本文抜粋:
◇ ◇ ◇ ◇ ◇ ◇ ◇

当時はアングラの全盛期で新劇は肩身の狭い感じであったのですが、
アングラ芝居のエッセンスや歌舞伎のエッセンスを取り込んで、
新劇ながらアングラに負けない面白さを持つお芝居、
を目指して作られたものです。
井上ひさしさんのお芝居としては、
暗黒時代劇として完成度の高いもので、
木村光一さんの演出がまた、
アングラへの憧憬に満ちた力の入ったものでした。
僕が最初に観たのは1979年の紀伊國屋ホールで、
高橋長英さんがタイトルロールを演じ、
財津一郎さんや金内喜久夫さんも初演と同じキャストでした。
これは最初から最後まで興奮の連続で、
最後に巨大にデフォルメされた薮原検校の人形が、
舞台上に高々と吊り上げられ、
それが切断される場面の衝撃は、
今でも鮮烈に記憶しています。
これは実際にはアングラのパロディ的なもので、
その物真似的なものでもあったのですが、
僕にとってはこれがアングラ初体験と言って良いものだったので、
素直にその演出や手法の全てに感動し興奮したのです。
その後この作品は木村光一演出の傑作として、
再演を繰り返しましたが、
次第に経年劣化といって良い状態となりました。
1990年代に一度再演を観ましたが、
これは酷くて本当にガッカリしました。
それから蜷川幸雄さんがシアターコクーンで、
蜷川流の「薮原検校」を上演しました。

◇ ◇ ◇ ◇ ◇ ◇ ◇

実施する課題:
1/ 本文抜粋に「さん」付きで名前が出てくる人物をすべて挙げよ。
2/ 本文抜粋の内容を2文にまとめよ。
3/ 本文抜粋のうち、「これは最初から最後まで興奮の連続で、」で始まり「次第に経年劣化といって良い状態となりました。」で終わる部分を、一字一句変えずに引用せよ。
この後の項目は参照しなくてよい。

記録データ:
◇ ◇ ◇ ◇ ◇ ◇ ◇

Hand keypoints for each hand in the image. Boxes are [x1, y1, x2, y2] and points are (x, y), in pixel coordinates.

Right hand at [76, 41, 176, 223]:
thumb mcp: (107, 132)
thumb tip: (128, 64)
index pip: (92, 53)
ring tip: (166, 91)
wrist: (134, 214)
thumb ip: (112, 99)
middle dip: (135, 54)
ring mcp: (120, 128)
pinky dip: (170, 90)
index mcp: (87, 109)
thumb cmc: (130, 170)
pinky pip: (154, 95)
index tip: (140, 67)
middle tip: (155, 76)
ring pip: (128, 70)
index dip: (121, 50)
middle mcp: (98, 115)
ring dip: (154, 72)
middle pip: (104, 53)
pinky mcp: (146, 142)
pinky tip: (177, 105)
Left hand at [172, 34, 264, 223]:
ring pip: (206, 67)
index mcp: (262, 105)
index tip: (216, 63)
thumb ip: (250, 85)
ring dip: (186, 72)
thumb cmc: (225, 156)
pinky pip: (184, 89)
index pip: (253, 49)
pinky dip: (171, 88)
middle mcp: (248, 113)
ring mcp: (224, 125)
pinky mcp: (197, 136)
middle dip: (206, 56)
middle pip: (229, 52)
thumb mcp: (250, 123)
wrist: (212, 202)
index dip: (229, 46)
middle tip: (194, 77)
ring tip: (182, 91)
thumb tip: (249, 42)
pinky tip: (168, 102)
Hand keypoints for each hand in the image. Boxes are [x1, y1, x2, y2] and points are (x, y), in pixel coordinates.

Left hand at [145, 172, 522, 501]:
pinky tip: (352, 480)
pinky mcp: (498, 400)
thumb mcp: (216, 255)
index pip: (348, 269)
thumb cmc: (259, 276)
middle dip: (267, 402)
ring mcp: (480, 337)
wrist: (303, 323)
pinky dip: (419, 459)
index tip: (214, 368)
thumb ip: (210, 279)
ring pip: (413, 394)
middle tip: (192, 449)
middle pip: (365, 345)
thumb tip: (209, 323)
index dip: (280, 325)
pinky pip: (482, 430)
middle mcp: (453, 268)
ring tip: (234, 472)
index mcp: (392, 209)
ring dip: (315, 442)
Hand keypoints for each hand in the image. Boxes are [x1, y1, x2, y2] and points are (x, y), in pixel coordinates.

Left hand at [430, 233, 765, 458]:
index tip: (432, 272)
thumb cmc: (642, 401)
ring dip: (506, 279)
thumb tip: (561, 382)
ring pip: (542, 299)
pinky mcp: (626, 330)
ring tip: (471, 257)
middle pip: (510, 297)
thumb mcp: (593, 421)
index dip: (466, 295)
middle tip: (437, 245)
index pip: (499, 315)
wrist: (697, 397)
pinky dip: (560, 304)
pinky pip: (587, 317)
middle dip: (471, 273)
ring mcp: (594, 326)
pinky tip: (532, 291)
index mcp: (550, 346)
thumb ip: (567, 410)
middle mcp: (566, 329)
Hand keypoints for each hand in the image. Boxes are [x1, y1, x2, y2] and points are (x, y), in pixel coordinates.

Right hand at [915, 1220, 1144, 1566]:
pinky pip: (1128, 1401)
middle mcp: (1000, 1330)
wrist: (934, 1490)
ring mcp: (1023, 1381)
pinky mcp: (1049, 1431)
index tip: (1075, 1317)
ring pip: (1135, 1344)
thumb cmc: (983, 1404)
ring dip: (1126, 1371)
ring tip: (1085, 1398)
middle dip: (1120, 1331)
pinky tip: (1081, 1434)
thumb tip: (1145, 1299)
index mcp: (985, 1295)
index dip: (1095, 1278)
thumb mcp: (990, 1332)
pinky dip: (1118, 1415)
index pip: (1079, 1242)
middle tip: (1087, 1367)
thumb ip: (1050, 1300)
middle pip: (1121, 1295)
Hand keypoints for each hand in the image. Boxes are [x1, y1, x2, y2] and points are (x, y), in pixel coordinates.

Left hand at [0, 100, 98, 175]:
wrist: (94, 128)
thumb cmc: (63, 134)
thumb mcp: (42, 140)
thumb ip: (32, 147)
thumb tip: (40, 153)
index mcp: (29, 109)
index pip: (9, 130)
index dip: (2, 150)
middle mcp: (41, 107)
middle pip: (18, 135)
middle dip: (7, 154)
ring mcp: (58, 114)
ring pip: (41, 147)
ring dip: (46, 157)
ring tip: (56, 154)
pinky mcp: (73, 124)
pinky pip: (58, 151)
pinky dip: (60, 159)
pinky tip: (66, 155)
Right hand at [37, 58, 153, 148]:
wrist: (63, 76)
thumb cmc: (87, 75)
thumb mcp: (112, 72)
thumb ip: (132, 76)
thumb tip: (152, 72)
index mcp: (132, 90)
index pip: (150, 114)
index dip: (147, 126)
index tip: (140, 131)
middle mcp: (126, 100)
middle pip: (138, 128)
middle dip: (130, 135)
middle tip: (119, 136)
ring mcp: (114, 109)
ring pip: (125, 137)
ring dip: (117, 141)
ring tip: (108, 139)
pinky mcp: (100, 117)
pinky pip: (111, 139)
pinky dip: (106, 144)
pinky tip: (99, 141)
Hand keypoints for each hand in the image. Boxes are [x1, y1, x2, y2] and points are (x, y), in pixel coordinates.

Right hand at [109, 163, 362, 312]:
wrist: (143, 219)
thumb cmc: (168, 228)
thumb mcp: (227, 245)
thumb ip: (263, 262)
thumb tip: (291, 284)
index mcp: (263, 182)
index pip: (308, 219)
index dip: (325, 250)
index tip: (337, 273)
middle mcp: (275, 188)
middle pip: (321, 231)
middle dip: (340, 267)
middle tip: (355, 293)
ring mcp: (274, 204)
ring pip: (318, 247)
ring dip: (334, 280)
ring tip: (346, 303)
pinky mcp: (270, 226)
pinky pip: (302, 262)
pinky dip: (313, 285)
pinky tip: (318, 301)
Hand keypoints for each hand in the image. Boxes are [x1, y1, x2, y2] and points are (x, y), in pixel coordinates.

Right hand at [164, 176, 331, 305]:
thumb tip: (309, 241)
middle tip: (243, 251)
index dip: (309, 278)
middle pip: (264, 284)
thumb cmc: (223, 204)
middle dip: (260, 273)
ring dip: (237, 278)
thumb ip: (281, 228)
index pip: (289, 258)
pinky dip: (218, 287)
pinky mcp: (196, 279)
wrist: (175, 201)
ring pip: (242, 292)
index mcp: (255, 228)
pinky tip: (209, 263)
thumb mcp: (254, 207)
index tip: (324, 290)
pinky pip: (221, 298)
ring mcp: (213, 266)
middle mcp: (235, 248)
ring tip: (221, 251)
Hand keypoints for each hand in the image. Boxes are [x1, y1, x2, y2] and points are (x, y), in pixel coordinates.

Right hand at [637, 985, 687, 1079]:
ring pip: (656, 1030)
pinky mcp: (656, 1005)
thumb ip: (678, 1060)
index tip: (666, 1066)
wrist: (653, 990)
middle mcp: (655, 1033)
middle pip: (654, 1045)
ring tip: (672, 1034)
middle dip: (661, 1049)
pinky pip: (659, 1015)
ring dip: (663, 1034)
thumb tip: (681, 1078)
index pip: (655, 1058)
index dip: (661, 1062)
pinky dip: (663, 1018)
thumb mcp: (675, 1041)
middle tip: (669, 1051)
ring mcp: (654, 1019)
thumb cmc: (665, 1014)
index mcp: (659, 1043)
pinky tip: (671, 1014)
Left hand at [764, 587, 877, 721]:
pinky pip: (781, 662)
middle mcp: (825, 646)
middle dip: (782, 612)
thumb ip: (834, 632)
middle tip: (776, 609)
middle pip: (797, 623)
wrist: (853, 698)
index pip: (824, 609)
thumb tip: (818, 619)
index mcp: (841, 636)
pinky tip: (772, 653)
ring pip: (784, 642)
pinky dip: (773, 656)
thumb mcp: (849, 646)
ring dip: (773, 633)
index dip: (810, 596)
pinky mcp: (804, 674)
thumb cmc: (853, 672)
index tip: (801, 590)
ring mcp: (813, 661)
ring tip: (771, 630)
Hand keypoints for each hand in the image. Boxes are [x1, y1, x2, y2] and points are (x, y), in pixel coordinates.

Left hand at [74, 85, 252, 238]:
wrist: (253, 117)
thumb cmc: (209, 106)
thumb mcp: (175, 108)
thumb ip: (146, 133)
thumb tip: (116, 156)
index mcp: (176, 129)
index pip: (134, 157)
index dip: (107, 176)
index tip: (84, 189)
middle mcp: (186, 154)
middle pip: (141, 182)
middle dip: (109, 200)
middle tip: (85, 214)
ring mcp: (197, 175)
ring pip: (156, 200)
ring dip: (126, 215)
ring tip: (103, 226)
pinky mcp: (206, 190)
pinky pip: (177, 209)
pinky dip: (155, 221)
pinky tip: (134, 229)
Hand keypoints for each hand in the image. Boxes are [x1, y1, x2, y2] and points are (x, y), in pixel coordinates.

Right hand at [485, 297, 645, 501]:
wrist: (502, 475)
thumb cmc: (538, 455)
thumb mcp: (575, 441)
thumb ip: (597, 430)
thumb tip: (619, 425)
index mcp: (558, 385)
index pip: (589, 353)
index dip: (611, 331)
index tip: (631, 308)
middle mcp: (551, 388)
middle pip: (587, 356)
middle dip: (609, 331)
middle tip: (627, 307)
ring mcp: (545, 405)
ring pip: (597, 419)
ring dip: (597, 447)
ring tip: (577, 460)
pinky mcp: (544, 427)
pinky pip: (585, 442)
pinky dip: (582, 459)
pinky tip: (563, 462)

◇ ◇ ◇ ◇ ◇ ◇ ◇

課題別の解答:
1/ 井上ひさし、木村光一、高橋長英、財津一郎、金内喜久夫、蜷川幸雄

2/ この作品は、アングラ全盛期に、アングラ芝居や歌舞伎のエッセンスを取り込み、新劇ながらアングラに負けない面白さを目指して作られたもので、筆者は1979年の紀伊國屋ホールで初めて観て、最初から最後まで興奮した。その後、木村光一演出の傑作として再演が繰り返されたが次第に経年劣化し、筆者は1990年代に観た再演に本当にガッカリした。

3/
これは最初から最後まで興奮の連続で、
最後に巨大にデフォルメされた薮原検校の人形が、
舞台上に高々と吊り上げられ、
それが切断される場面の衝撃は、
今でも鮮烈に記憶しています。
これは実際にはアングラのパロディ的なもので、
その物真似的なものでもあったのですが、
僕にとってはこれがアングラ初体験と言って良いものだったので、
素直にその演出や手法の全てに感動し興奮したのです。
その後この作品は木村光一演出の傑作として、
再演を繰り返しましたが、
次第に経年劣化といって良い状態となりました。